Supplied information ->
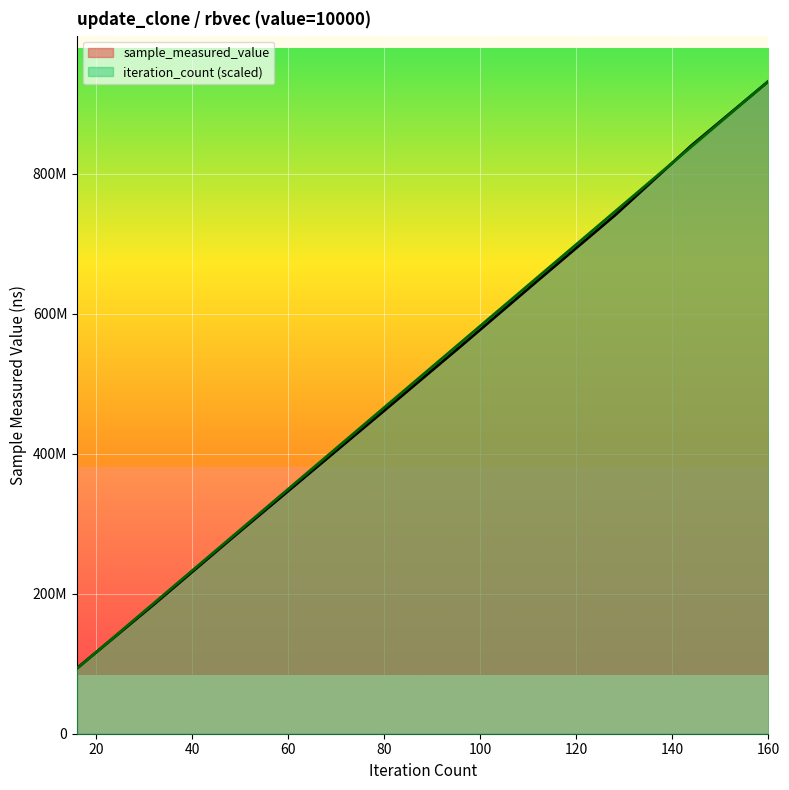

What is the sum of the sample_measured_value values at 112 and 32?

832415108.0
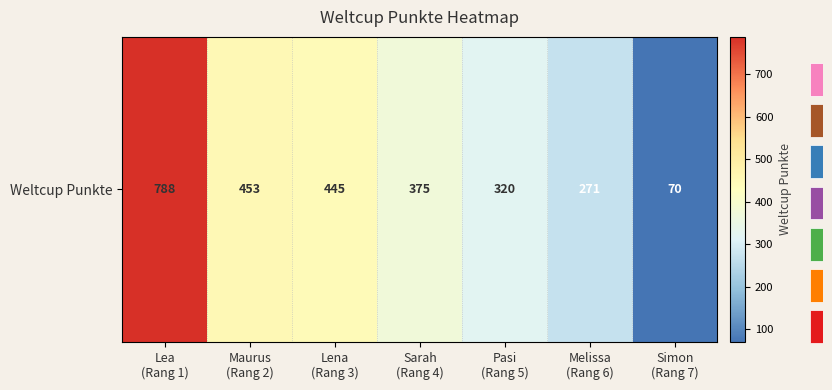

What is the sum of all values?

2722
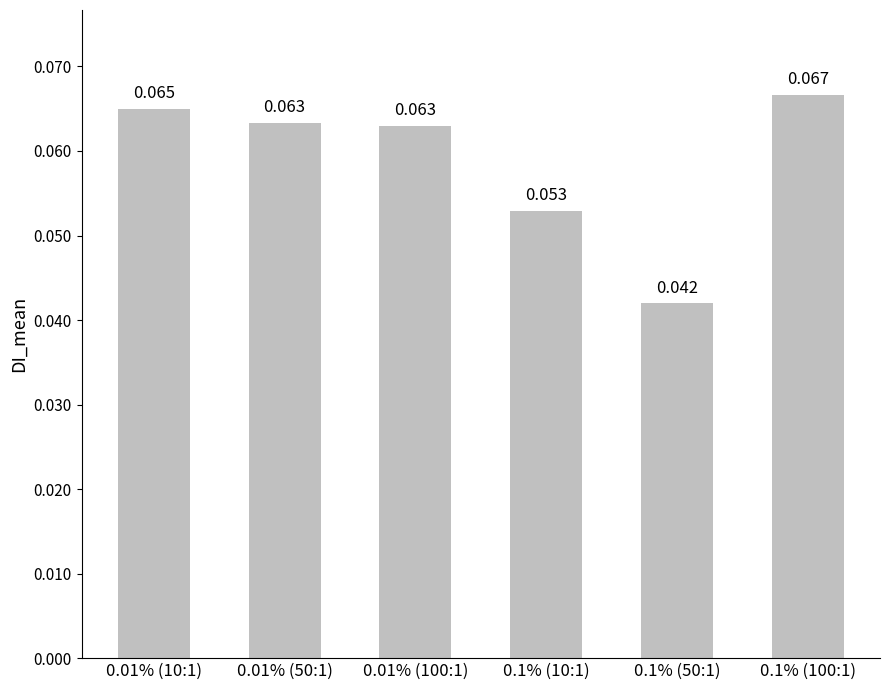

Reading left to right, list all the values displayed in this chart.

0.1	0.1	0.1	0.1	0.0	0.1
--
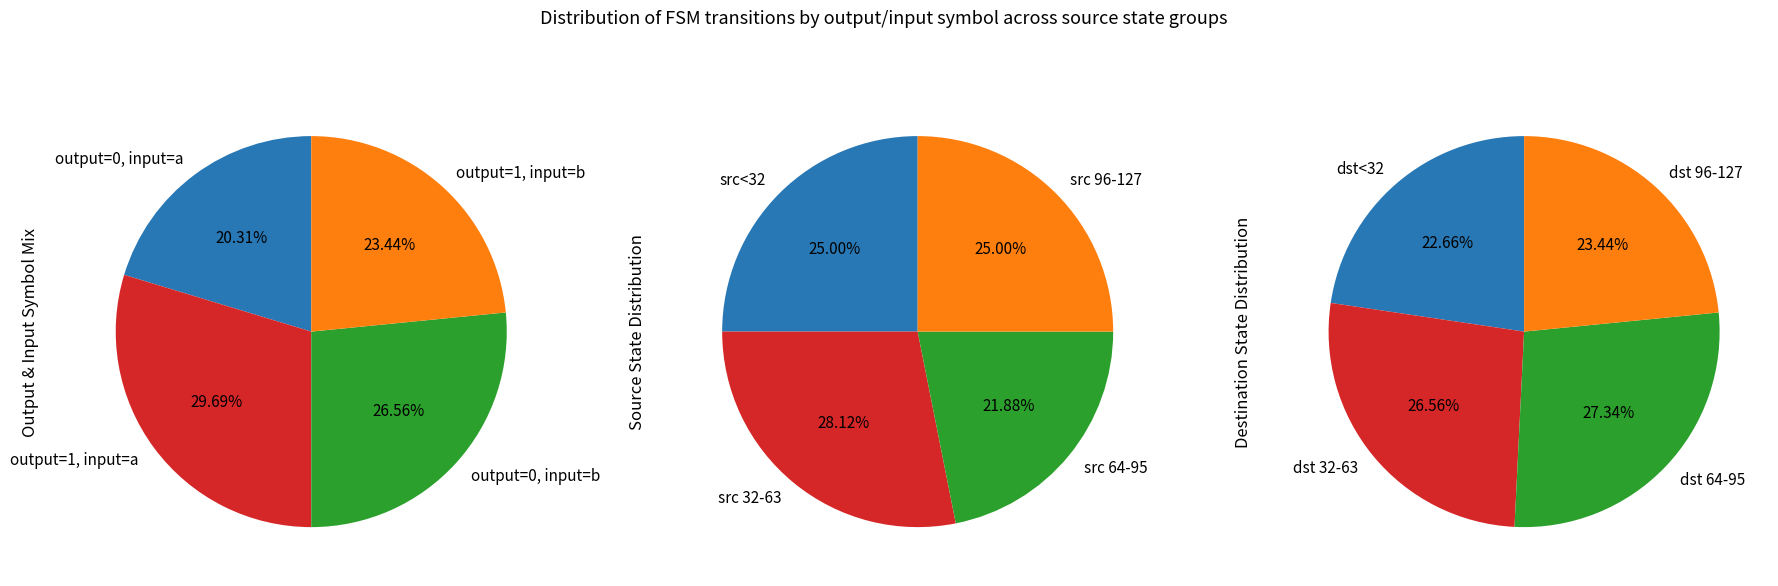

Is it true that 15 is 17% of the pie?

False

Task details -> Collect every line in the data above that contains the word "What", and copy each one.

Response box ->
What is the sum of the sample_measured_value values at 112 and 32?
What is the sum of all values?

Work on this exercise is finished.